Collected data
______

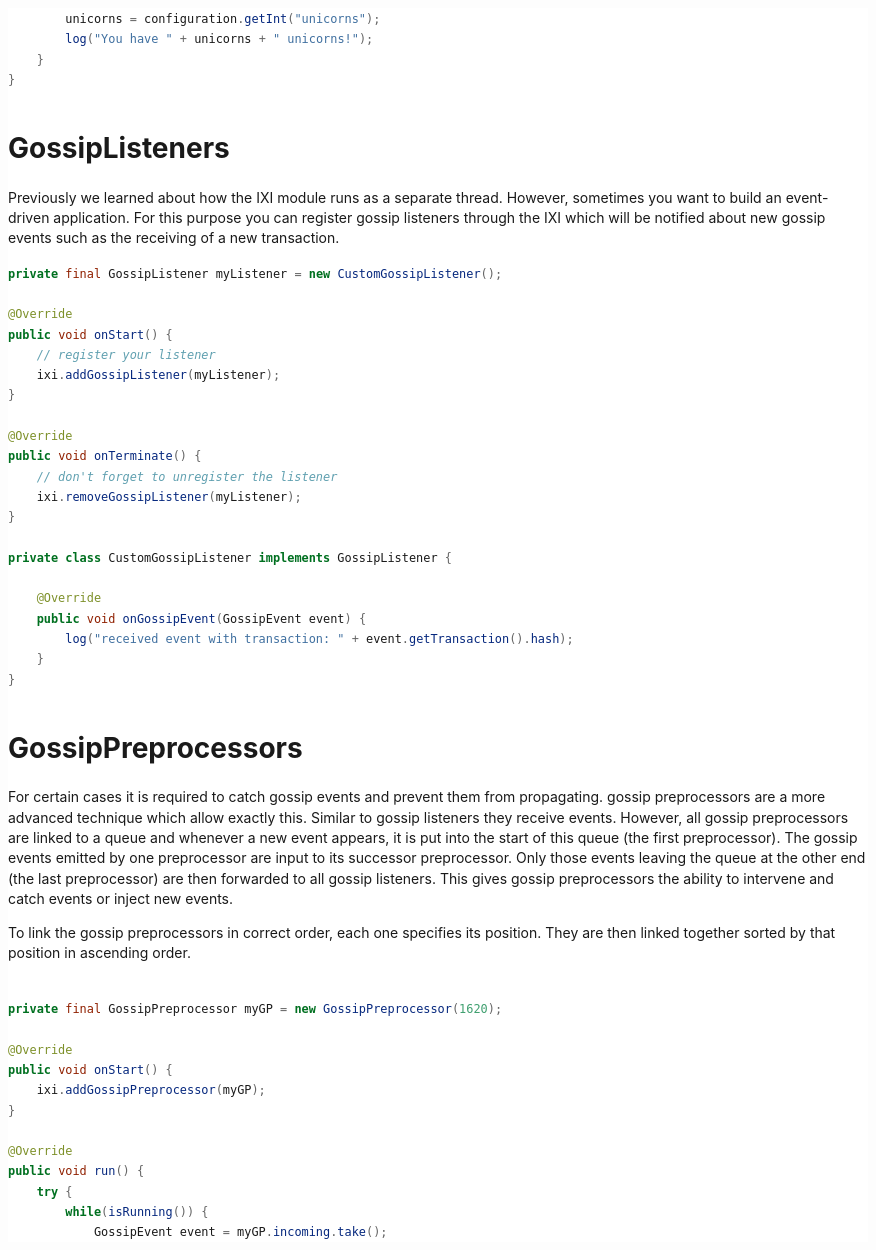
 ```java
        unicorns = configuration.getInt("unicorns");
        log("You have " + unicorns + " unicorns!");
    }
}
```
  

# GossipListeners

Previously we learned about how the IXI module runs as a separate thread. However, sometimes you want to build an event-driven application. For this purpose you can register gossip listeners through the IXI which will be notified about new gossip events such as the receiving of a new transaction.

```java
private final GossipListener myListener = new CustomGossipListener();

@Override
public void onStart() {
    // register your listener
    ixi.addGossipListener(myListener);
}

@Override
public void onTerminate() {
    // don't forget to unregister the listener
    ixi.removeGossipListener(myListener);
}

private class CustomGossipListener implements GossipListener {

    @Override
    public void onGossipEvent(GossipEvent event) {
        log("received event with transaction: " + event.getTransaction().hash);
    }
}
```

# GossipPreprocessors

For certain cases it is required to catch gossip events and prevent them from propagating. gossip preprocessors are a more advanced technique which allow exactly this. Similar to gossip listeners they receive events. However, all gossip preprocessors are linked to a queue and whenever a new event appears, it is put into the start of this queue (the first preprocessor). The gossip events emitted by one preprocessor are input to its successor preprocessor. Only those events leaving the queue at the other end (the last preprocessor) are then forwarded to all gossip listeners. This gives gossip preprocessors the ability to intervene and catch events or inject new events.

To link the gossip preprocessors in correct order, each one specifies its position. They are then linked together sorted by that position in ascending order.

```java

private final GossipPreprocessor myGP = new GossipPreprocessor(1620);

@Override
public void onStart() {
    ixi.addGossipPreprocessor(myGP);
}

@Override
public void run() {
    try {
        while(isRunning()) {
            GossipEvent event = myGP.incoming.take();
```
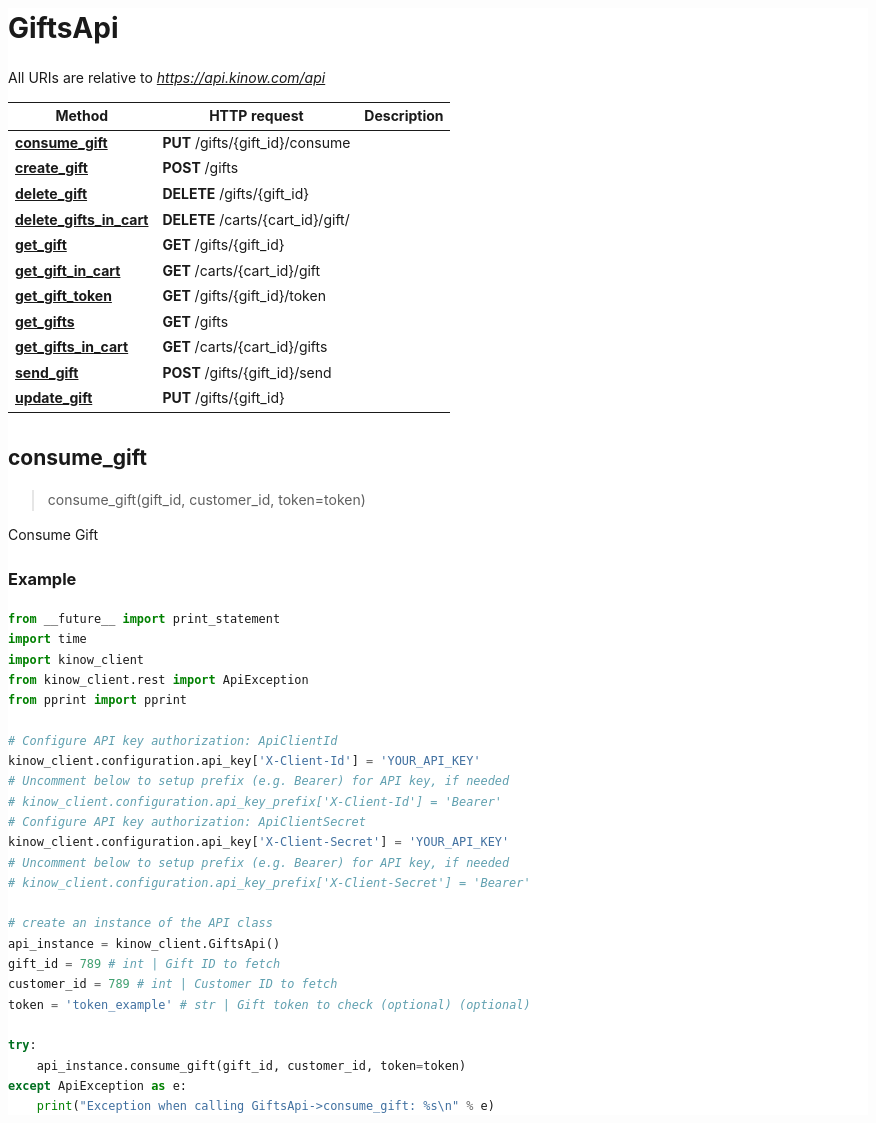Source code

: # GiftsApi

All URIs are relative to *https://api.kinow.com/api*

Method | HTTP request | Description
------------- | ------------- | -------------
[**consume_gift**](#consume_gift) | **PUT** /gifts/{gift_id}/consume | 
[**create_gift**](#create_gift) | **POST** /gifts | 
[**delete_gift**](#delete_gift) | **DELETE** /gifts/{gift_id} | 
[**delete_gifts_in_cart**](#delete_gifts_in_cart) | **DELETE** /carts/{cart_id}/gift/ | 
[**get_gift**](#get_gift) | **GET** /gifts/{gift_id} | 
[**get_gift_in_cart**](#get_gift_in_cart) | **GET** /carts/{cart_id}/gift | 
[**get_gift_token**](#get_gift_token) | **GET** /gifts/{gift_id}/token | 
[**get_gifts**](#get_gifts) | **GET** /gifts | 
[**get_gifts_in_cart**](#get_gifts_in_cart) | **GET** /carts/{cart_id}/gifts | 
[**send_gift**](#send_gift) | **POST** /gifts/{gift_id}/send | 
[**update_gift**](#update_gift) | **PUT** /gifts/{gift_id} | 


## **consume_gift**
> consume_gift(gift_id, customer_id, token=token)



Consume Gift

### Example 
```python
from __future__ import print_statement
import time
import kinow_client
from kinow_client.rest import ApiException
from pprint import pprint

# Configure API key authorization: ApiClientId
kinow_client.configuration.api_key['X-Client-Id'] = 'YOUR_API_KEY'
# Uncomment below to setup prefix (e.g. Bearer) for API key, if needed
# kinow_client.configuration.api_key_prefix['X-Client-Id'] = 'Bearer'
# Configure API key authorization: ApiClientSecret
kinow_client.configuration.api_key['X-Client-Secret'] = 'YOUR_API_KEY'
# Uncomment below to setup prefix (e.g. Bearer) for API key, if needed
# kinow_client.configuration.api_key_prefix['X-Client-Secret'] = 'Bearer'

# create an instance of the API class
api_instance = kinow_client.GiftsApi()
gift_id = 789 # int | Gift ID to fetch
customer_id = 789 # int | Customer ID to fetch
token = 'token_example' # str | Gift token to check (optional) (optional)

try: 
    api_instance.consume_gift(gift_id, customer_id, token=token)
except ApiException as e:
    print("Exception when calling GiftsApi->consume_gift: %s\n" % e)
```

______

TASK TO CARRY OUT: Scan the records for the string "void" and show every line that contains it.

RESULT FOR THIS TASK:
public void onStart() {
public void onTerminate() {
    public void onGossipEvent(GossipEvent event) {
public void onStart() {
public void run() {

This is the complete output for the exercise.